Documentation ¶
Overview ¶
Package preset provides a collection of pre-built string similarity scoring functions generated by the higher-ordered function in the factory parent
Index ¶
Constants ¶
This section is empty.
Variables ¶
var PlainSimilarityScore = factory.PrependStringSanitizerForSimilarityScore( transform.LatinExtendedSanitize, SimpleSimilarityScore, )
PlainSimilarityScore computes the similarity score between two input strings but each input string will be sanitized before they are compared to each other.
var SimpleSimilarityScore = editdist.MakeStringSimilarityFunction( editdist.MakeOptimalAlignmentDistFunction(editdist.UnitPenalty, editdist.UnitPenalty), )
SimpleSimilarityScore computes the similarity score between two input strings.
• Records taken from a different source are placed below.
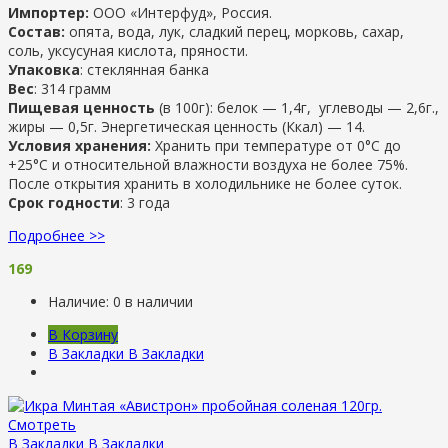
Импортер:
ООО «Интерфуд», Россия.
Состав:
опята, вода, лук, сладкий перец, морковь, сахар,
соль, уксусуная кислота, пряности.
Упаковка
: стеклянная банка
Вес
: 314 грамм
Пищевая ценность
(в 100г): белок — 1,4г, углеводы — 2,6г.,
жиры — 0,5г. Энергетическая ценность (Ккал) — 14.
Условия хранения:
Хранить при температуре от 0°С до
+25°С и относительной влажности воздуха не более 75%.
После открытия хранить в холодильнике не более суток.
Срок годности
: 3 года
Подробнее >>
169
Наличие:
0 в наличии
В Корзину
В Закладки
В Закладки
Смотреть
В Закладки
В Закладки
Two input strings will be directly compared under optimal alignment distance metric without any pre-processing, and the resulting distance will be re-normalized to a similarity score between 0 and 1 (inclusive).
var ThaiNameSimilarityScore = factory.PrependStringSanitizerForSimilarityScore( sanitaryThai.Sanitize, factory.MaxFromCandidatesProduct( nametitle.GenerateNamesWithoutTitles, editdist.MakeStringSimilarityFunction( editdist.MakeOptimalAlignmentDistFunction(editdistThai.SubstPenalty, editdistThai.TransPenalty), ), ), )
ThaiNameSimilarityScore computes the similarity score between two input strings with the following functionalities:
- Each input string will be sanitized via sanitaryThai.Sanitize function (e.g. removing diacritics from latin scripts, removing repeated Thai tonal marks, etc.)
- Each input string will be used to generate bare names (i.e. attempting to remove English and Thai titles such as Mrs. or dek-chai)
- For optimal alignment distance metric over string space, the specialized substitution/transposition penalty functions are used instead.
Functions ¶
This section is empty.
Types ¶
This section is empty.